When he finally sat down at 2.28 p.m., Cameron had evaded the gravest threat yet to his reputation, and at the backbench 1922 Committee that afternoon he received from his MPs forty seconds of desk banging, the traditional seal of approval. He reportedly told his backbenchers that his action over the phone hacking scandal had been ‘decisive, frank and transparent’. After a tumultuous fortnight in which his close relationship with News International had imperilled his position, the Prime Minister had made it through to the summer holidays.

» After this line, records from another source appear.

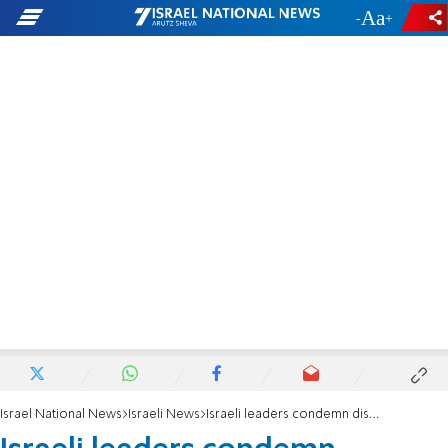
-
+
Israel National News
Israeli News
Israeli leaders condemn disrespect towards Christians in Jerusalem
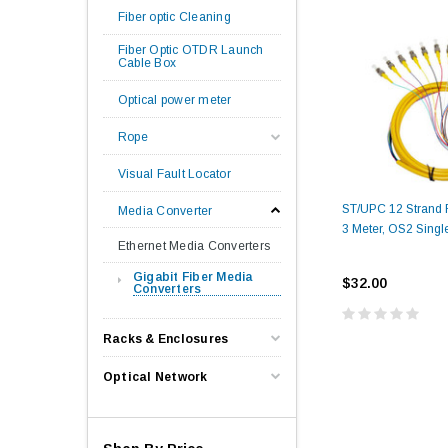
Fiber optic Cleaning
Fiber Optic OTDR Launch
Cable Box
Optical power meter
Rope
Visual Fault Locator
ST/UPC 12 Strand Fi
Media Converter
3 Meter, OS2 Singl
Ethernet Media Converters
Gigabit Fiber Media
$32.00
Converters
Racks & Enclosures
Optical Network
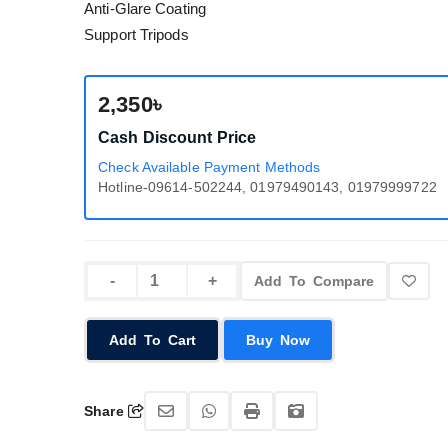
Anti-Glare Coating
Support Tripods
2,350৳
Cash Discount Price
Check Available Payment Methods
Hotline-09614-502244, 01979490143, 01979999722
Add To Compare
Add To Cart
Buy Now
Share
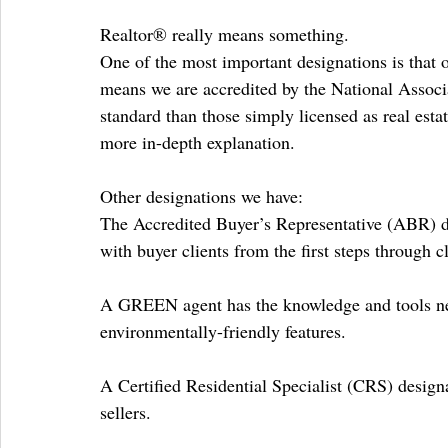
Realtor® really means something.
One of the most important designations is that 
means we are accredited by the National Associa
standard than those simply licensed as real esta
more in-depth explanation.
Other designations we have:
The Accredited Buyer’s Representative (ABR) de
with buyer clients from the first steps through c
A GREEN agent has the knowledge and tools ne
environmentally-friendly features.
A Certified Residential Specialist (CRS) designa
sellers.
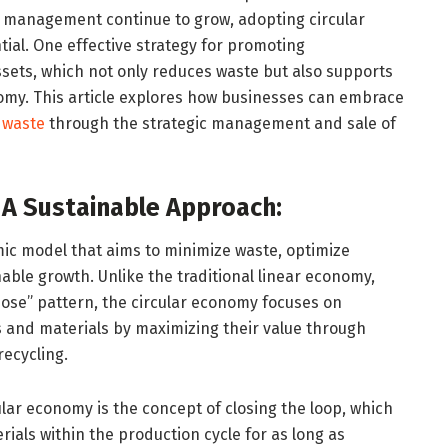
e management continue to grow, adopting circular
al. One effective strategy for promoting
assets, which not only reduces waste but also supports
nomy. This article explores how businesses can embrace
 waste
through the strategic management and sale of
 A Sustainable Approach:
ic model that aims to minimize waste, optimize
able growth. Unlike the traditional linear economy,
ose” pattern, the circular economy focuses on
s and materials by maximizing their value through
recycling.
ular economy is the concept of closing the loop, which
ials within the production cycle for as long as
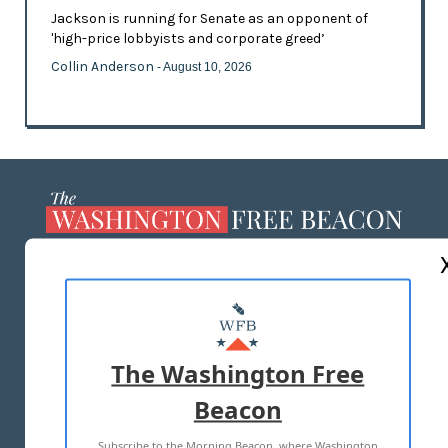
Jackson is running for Senate as an opponent of
'high-price lobbyists and corporate greed’
Collin Anderson
- August 10, 2026
ABOUT US
MASTHEAD
ADVERTISE WITH US
The Washington Free
Beacon
TERMS OF USE
PRIVACY POLICY
Subscribe to the Morning Beacon, where Washington
2026 ALL RIGHTS RESERVED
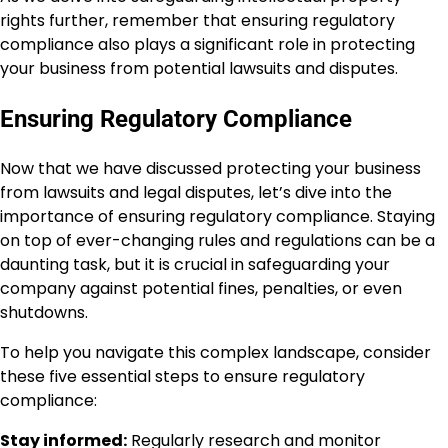
rights further, remember that ensuring regulatory
compliance also plays a significant role in protecting
your business from potential lawsuits and disputes.
Ensuring Regulatory Compliance
Now that we have discussed protecting your business
from lawsuits and legal disputes, let’s dive into the
importance of ensuring regulatory compliance. Staying
on top of ever-changing rules and regulations can be a
daunting task, but it is crucial in safeguarding your
company against potential fines, penalties, or even
shutdowns.
To help you navigate this complex landscape, consider
these five essential steps to ensure regulatory
compliance:
Stay informed:
Regularly research and monitor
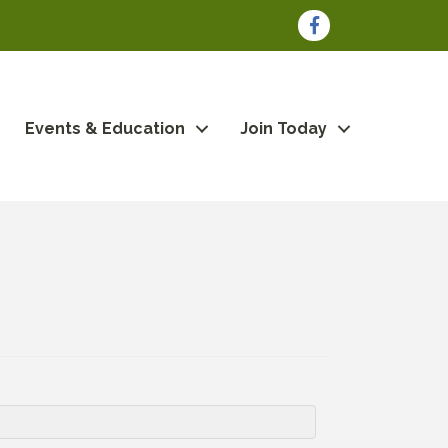
Facebook
Events & Education
Join Today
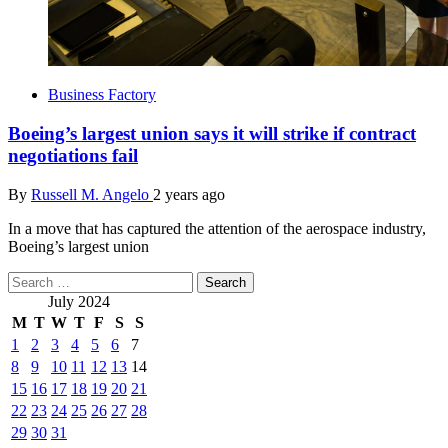
Business Factory
Boeing’s largest union says it will strike if contract
negotiations fail
By
Russell M. Angelo
2 years ago
In a move that has captured the attention of the aerospace industry,
Boeing’s largest union
Search
for:
July 2024
M
T
W
T
F
S
S
1
2
3
4
5
6
7
8
9
10
11
12
13
14
15
16
17
18
19
20
21
22
23
24
25
26
27
28
29
30
31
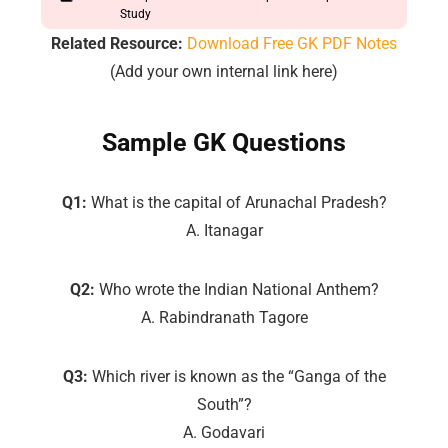
Study
Related Resource:
Download Free GK PDF Notes
(Add your own internal link here)
Sample GK Questions
Q1:
What is the capital of Arunachal Pradesh?
A. Itanagar
Q2:
Who wrote the Indian National Anthem?
A. Rabindranath Tagore
Q3:
Which river is known as the “Ganga of the
South”?
A. Godavari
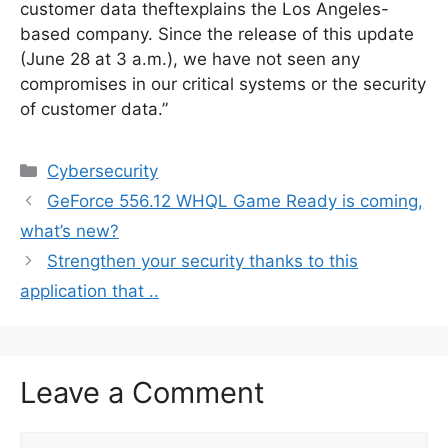
customer data theftexplains the Los Angeles-
based company. Since the release of this update
(June 28 at 3 a.m.), we have not seen any
compromises in our critical systems or the security
of customer data.”
Categories
Cybersecurity
GeForce 556.12 WHQL Game Ready is coming,
what’s new?
Strengthen your security thanks to this
application that ..
Leave a Comment
Comment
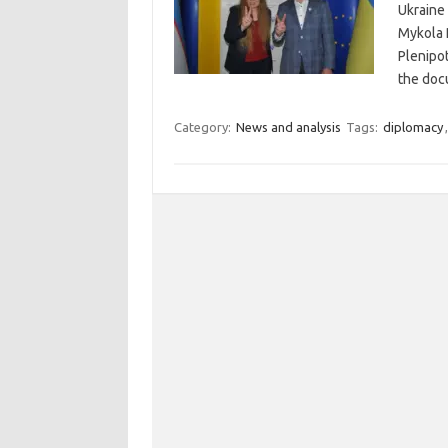
Ukraine
Mykola 
Plenipot
the doc
Category:
News and analysis
Tags:
diplomacy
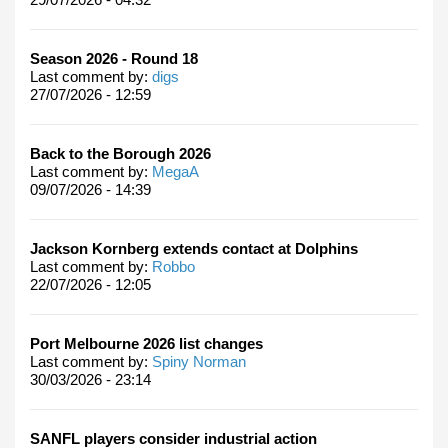
Season 2026 - Round 18
Last comment by:
digs
27/07/2026 - 12:59
Back to the Borough 2026
Last comment by:
MegaA
09/07/2026 - 14:39
Jackson Kornberg extends contact at Dolphins
Last comment by:
Robbo
22/07/2026 - 12:05
Port Melbourne 2026 list changes
Last comment by:
Spiny Norman
30/03/2026 - 23:14
SANFL players consider industrial action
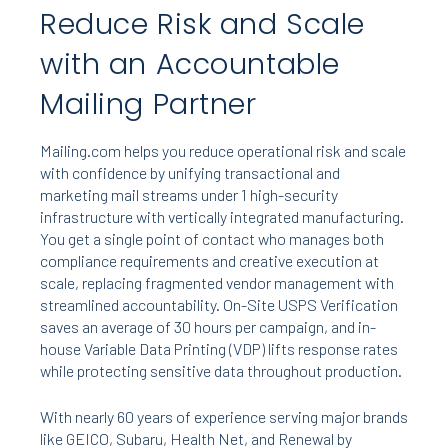
Reduce Risk and Scale
with an Accountable
Mailing Partner
Mailing.com helps you reduce operational risk and scale
with confidence by unifying transactional and
marketing mail streams under 1 high-security
infrastructure with vertically integrated manufacturing.
You get a single point of contact who manages both
compliance requirements and creative execution at
scale, replacing fragmented vendor management with
streamlined accountability. On-Site USPS Verification
saves an average of 30 hours per campaign, and in-
house Variable Data Printing (VDP) lifts response rates
while protecting sensitive data throughout production.
With nearly 60 years of experience serving major brands
like GEICO, Subaru, Health Net, and Renewal by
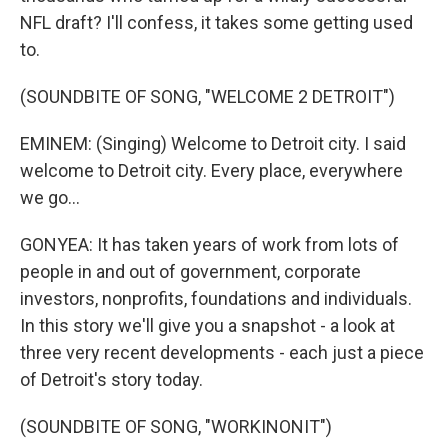
NFL draft? I'll confess, it takes some getting used
to.
(SOUNDBITE OF SONG, "WELCOME 2 DETROIT")
EMINEM: (Singing) Welcome to Detroit city. I said
welcome to Detroit city. Every place, everywhere
we go...
GONYEA: It has taken years of work from lots of
people in and out of government, corporate
investors, nonprofits, foundations and individuals.
In this story we'll give you a snapshot - a look at
three very recent developments - each just a piece
of Detroit's story today.
(SOUNDBITE OF SONG, "WORKINONIT")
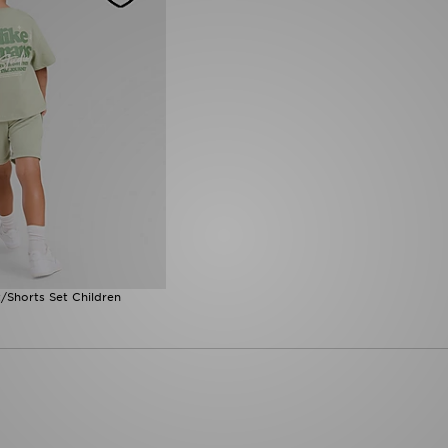
/Shorts Set Children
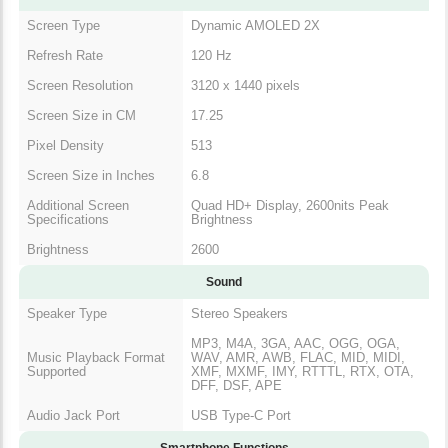
Screen Type
Dynamic AMOLED 2X
Refresh Rate
120 Hz
Screen Resolution
3120 x 1440 pixels
Screen Size in CM
17.25
Pixel Density
513
Screen Size in Inches
6.8
Additional Screen
Quad HD+ Display, 2600nits Peak
Specifications
Brightness
Brightness
2600
Sound
Speaker Type
Stereo Speakers
MP3, M4A, 3GA, AAC, OGG, OGA,
Music Playback Format
WAV, AMR, AWB, FLAC, MID, MIDI,
Supported
XMF, MXMF, IMY, RTTTL, RTX, OTA,
DFF, DSF, APE
Audio Jack Port
USB Type-C Port
Smartphone Functions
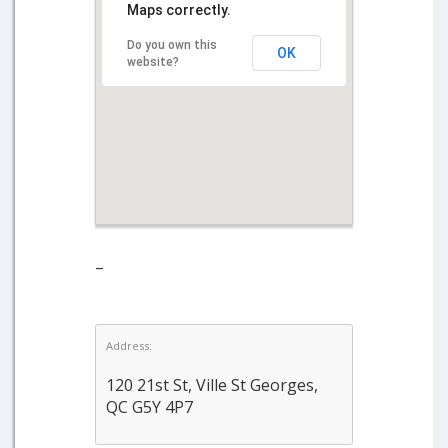
Maps correctly.
Do you own this
OK
website?
–
Address:
120 21st St, Ville St Georges,
QC G5Y 4P7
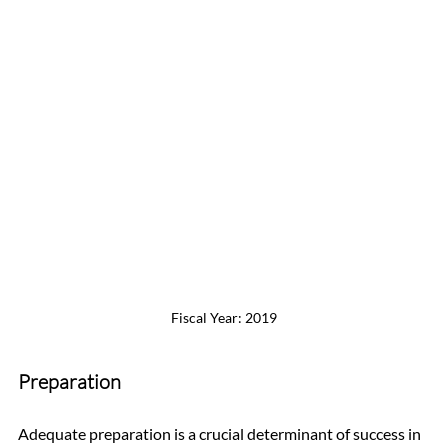
Fiscal Year: 2019
Preparation
Adequate preparation is a crucial determinant of success in 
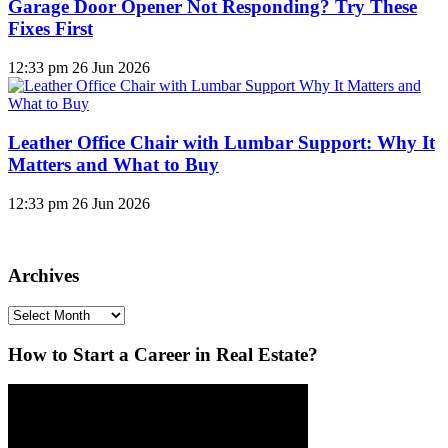
Garage Door Opener Not Responding? Try These
Fixes First
12:33 pm
26 Jun 2026
Leather Office Chair with Lumbar Support: Why It
Matters and What to Buy
12:33 pm
26 Jun 2026
Archives
Archives
How to Start a Career in Real Estate?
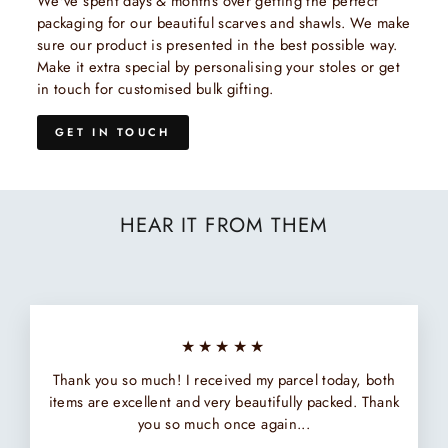
We've spent days & months over getting the perfect
packaging for our beautiful scarves and shawls. We make
sure our product is presented in the best possible way.
Make it extra special by personalising your stoles or get
in touch for customised bulk gifting.
GET IN TOUCH
HEAR IT FROM THEM
★★★★★
Thank you so much! I received my parcel today, both
items are excellent and very beautifully packed. Thank
you so much once again...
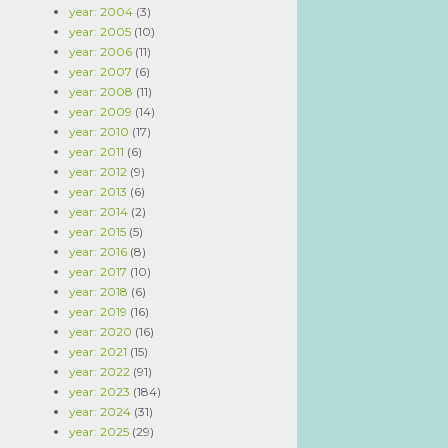
year: 2004
(3)
year: 2005
(10)
year: 2006
(11)
year: 2007
(6)
year: 2008
(11)
year: 2009
(14)
year: 2010
(17)
year: 2011
(6)
year: 2012
(9)
year: 2013
(6)
year: 2014
(2)
year: 2015
(5)
year: 2016
(8)
year: 2017
(10)
year: 2018
(6)
year: 2019
(16)
year: 2020
(16)
year: 2021
(15)
year: 2022
(91)
year: 2023
(184)
year: 2024
(31)
year: 2025
(29)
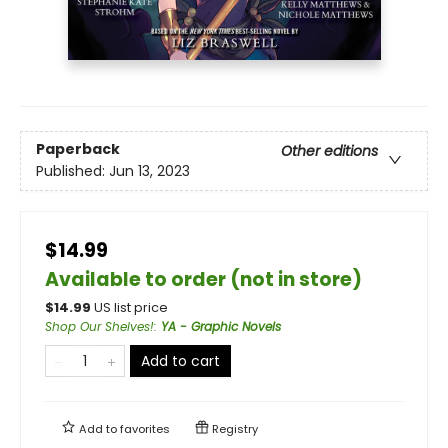
Paperback
Other editions
Published:
Jun 13, 2023
$14.99
Available to order (not in store)
$
14.99
US list price
Shop Our Shelves!
:
YA - Graphic Novels
Add to cart
Add to
favorites
Registry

Rupert Murdoch flew out of the UK on his private Gulfstream jet that afternoon, 20 July, and editors now sought to move the news agenda on to other issues. On 21 July, a cartoon in
The Times
by Peter Brookes titled ‘Priorities’ showed starving African children with grotesquely swollen stomachs saying ‘I’ve had a bellyful of phone hacking.’ (The website Political Scrapbook said it was ‘tasteless’ to suggest that talking about phone hacking had prolonged Somalia’s starvation: ‘No one is stopping
The Times
covering both stories.’). On the same day, the
Sun
centred its coverage on a story about a Unicef official urging the media to focus on the drought in Africa, headlined: ‘UN: forget hacking, kids are starving’. The
Sun
also ran a poll that day: YouGov asked 1,800 people online whether phone hacking was the most important story. Under the headline: ‘Is phone hacking getting too much coverage?’ the paper disclosed the results: Yes, 59 per cent; No 28 per cent, Not sure 13 per cent.